Ex-movie theater projectionist Steve Guttenberg has also worked as a high-end audio salesman, and as a record producer. Steve currently reviews audio products for CNET and works as a freelance writer for Stereophile.
As you might have guessed, I spend a lot of time listening to speakers to evaluate their sound quality. No speaker I've heard in 20 years of reviewing, and another 16 years of selling high-end audio speakers sounded exactly like live music. Of course some get closer -- a lot closer -- than others. That's what the art of speaker design is all about.
But some of the ones that fall short of greatness commit what I call "sins of omission," and are still easy to listen to and sound good. They might "omit" treble detail, miss deep bass, be unable to reproduce the full dynamic range of music, fail to project a life-size sound into the room, or their frequency response might fall far short of perfection. Even so, they can still sound pleasing and I might give them a positive review. When the losses are benign the music will shine through.
But if the speaker's distortions are "additive" and have audible consequences like harshness or muddy bass, or if it ruthlessly squashes dynamic range, that speaker won't get a great review. Same for speakers that sound like boxes the music is struggling to get out of -- that speaker deserves a bad review. Those types of distortions that pull my attention away from the music are never a good thing.
One of the most important things for any speaker to get right is the sound of the human voice. We might not be all that familiar with the sound of a violin, grand piano, or drum kit in real life, but we all know what male and female voices sound like. That's why accurate voice reproduction is so crucial.

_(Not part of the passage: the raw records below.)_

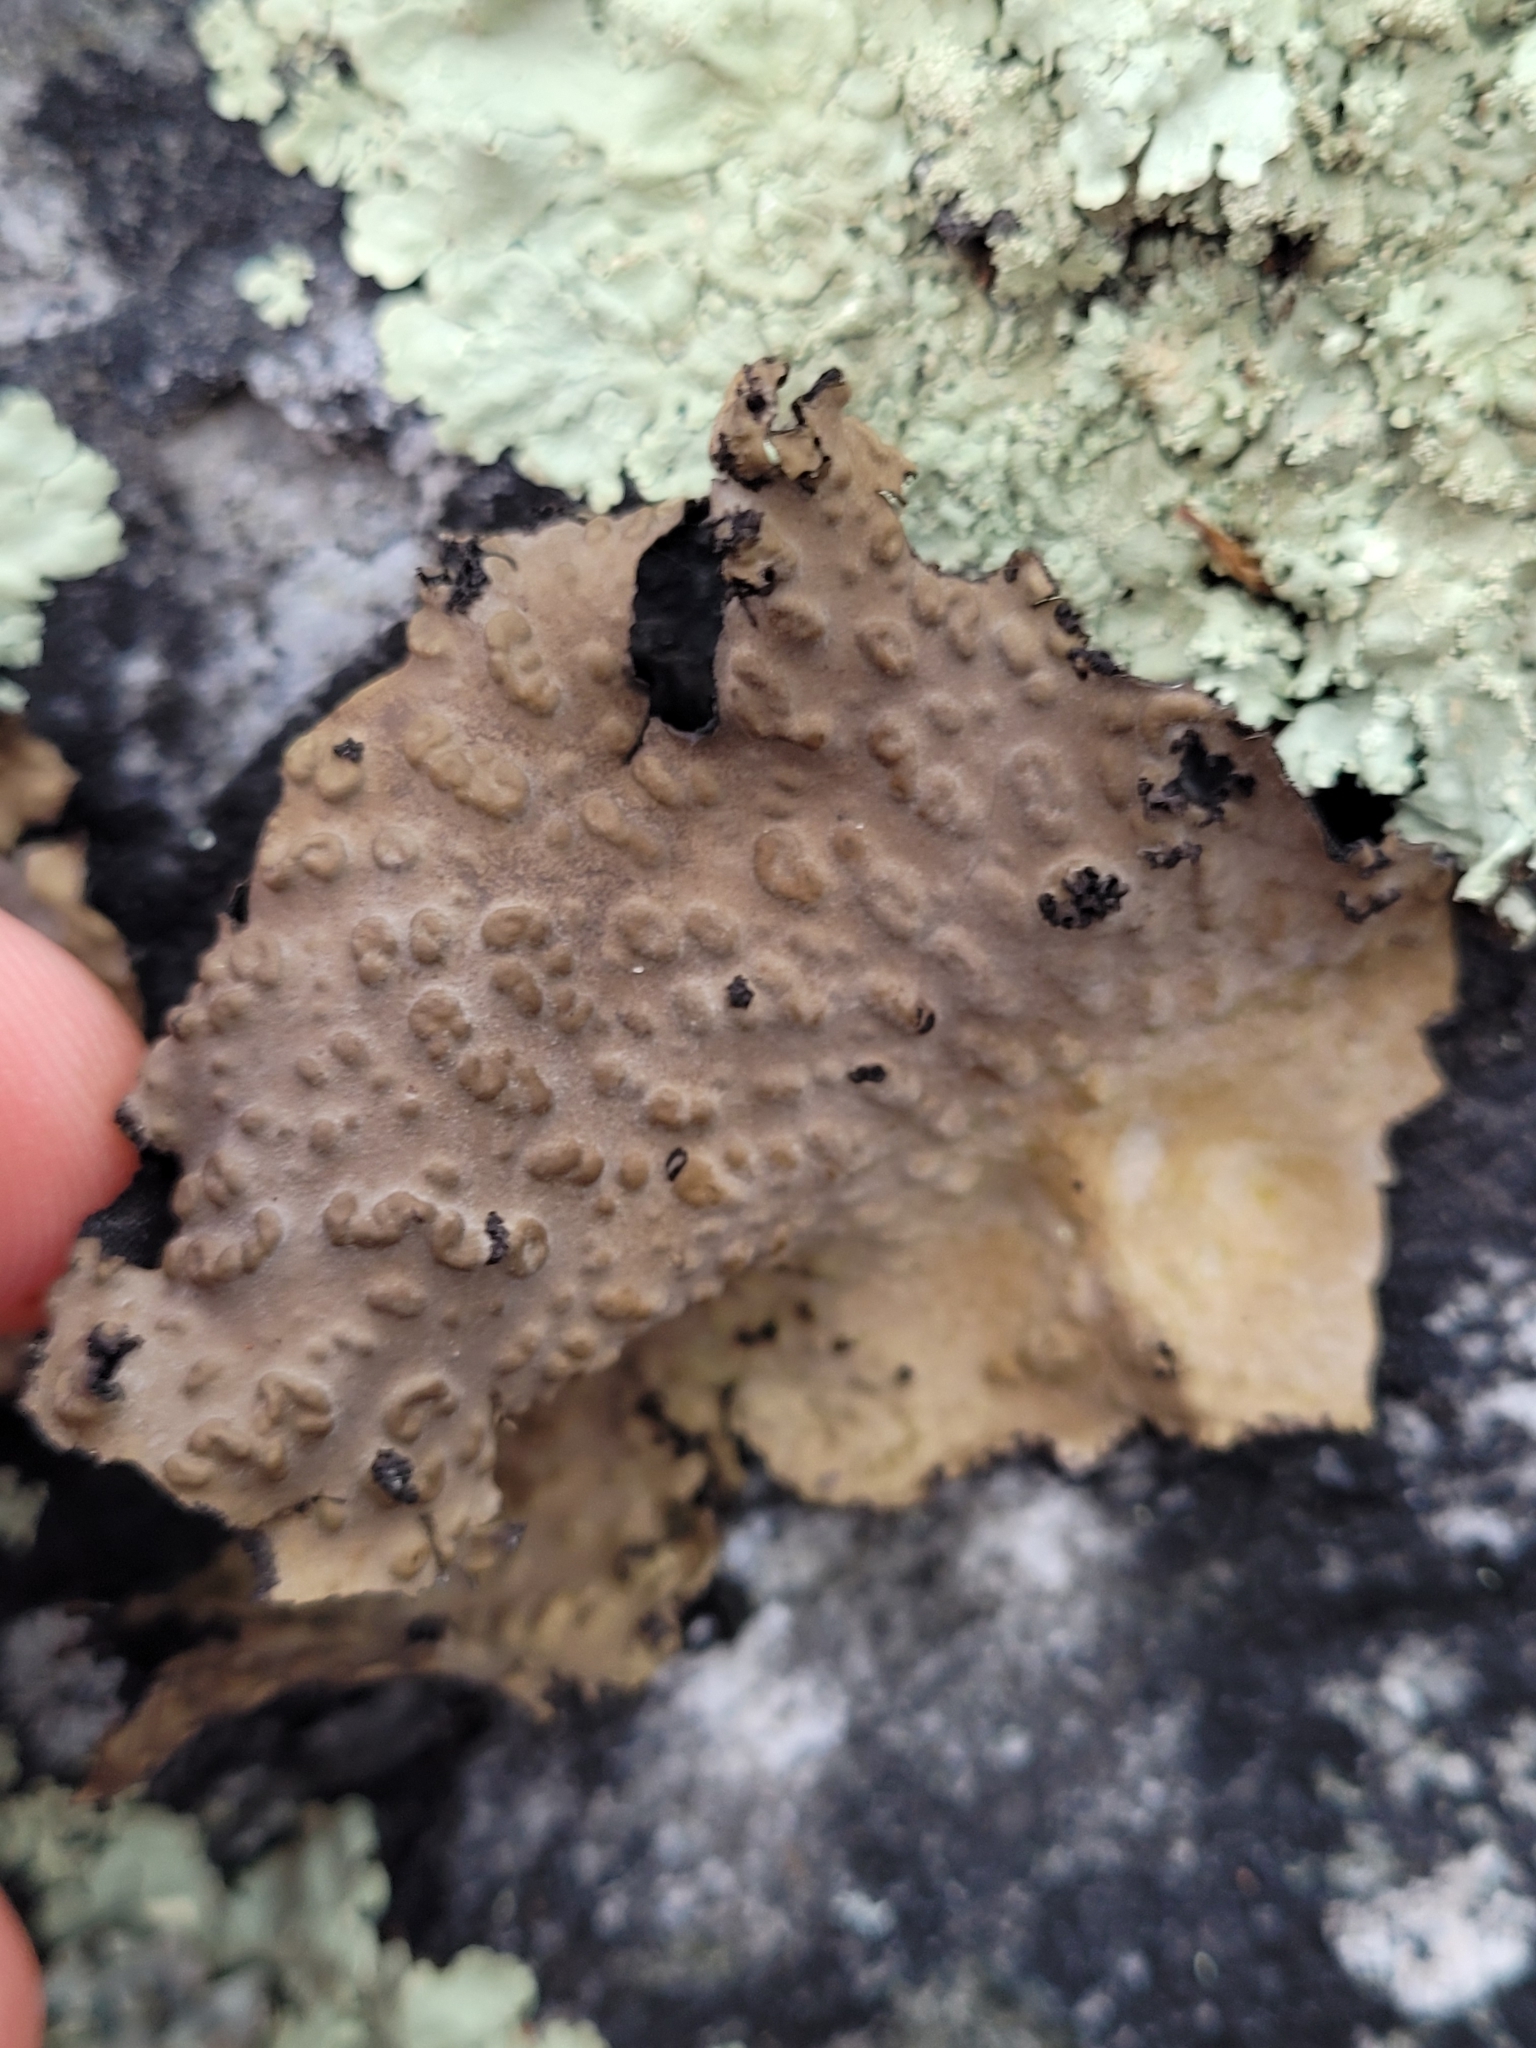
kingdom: Fungi
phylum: Ascomycota
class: Lecanoromycetes
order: Umbilicariales
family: Umbilicariaceae
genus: Lasallia
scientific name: Lasallia pensylvanica
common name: Blackened toadskin lichen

Still, I'm always curious about how audiophiles judge sound quality, so I posted the following question on Facebook, "What makes a great speaker great? Flat frequency response, freewheeling dynamic range, natural midrange, holographic imaging, blah, blah, blah. Please list the top three, in your opinion."
As expected the responses were all over the place. Here are just a few of them.
One guy said "If it reminds me of 'live music' and not 'electronics' I am pleased." Another put it this way: "Accurate tonal balance, good imaging, and soundfield reproduction." Another responder commented, "1. Midrange clarity 2. Pitch certainty in the bass range. 3. Even dispersion, octave to octave."
I liked this one: "When I close my eyes I want to 'see' the music, So #1. Holographic Imaging, I hold that dear to my heart... but... #2. it must sound real! So Dynamic range is important. And #3. Depth! Like you would hear if you were present at the recording."
Everyone has their own mix of attributes, so it should come as no surprise that speakers all sound so different from each other! So even if there were such a thing as a perfect speaker, it still wouldn't please every taste!
My job as a reviewer is to describe sound the best I can in context for the speaker's price and size. There's no such thing as a speaker that does everything well and works in every situation. It's impossible to recommend speakers that would be ideal for everyone. One reader might have a 1,000-square-foot (92 square meters) loft, where they sit 25 feet (7.6 meters) from the speakers and mostly listens to hip hop, and another reader might live in a tiny apartment and only listen to chamber music. They both want great speakers, but they need very different speakers.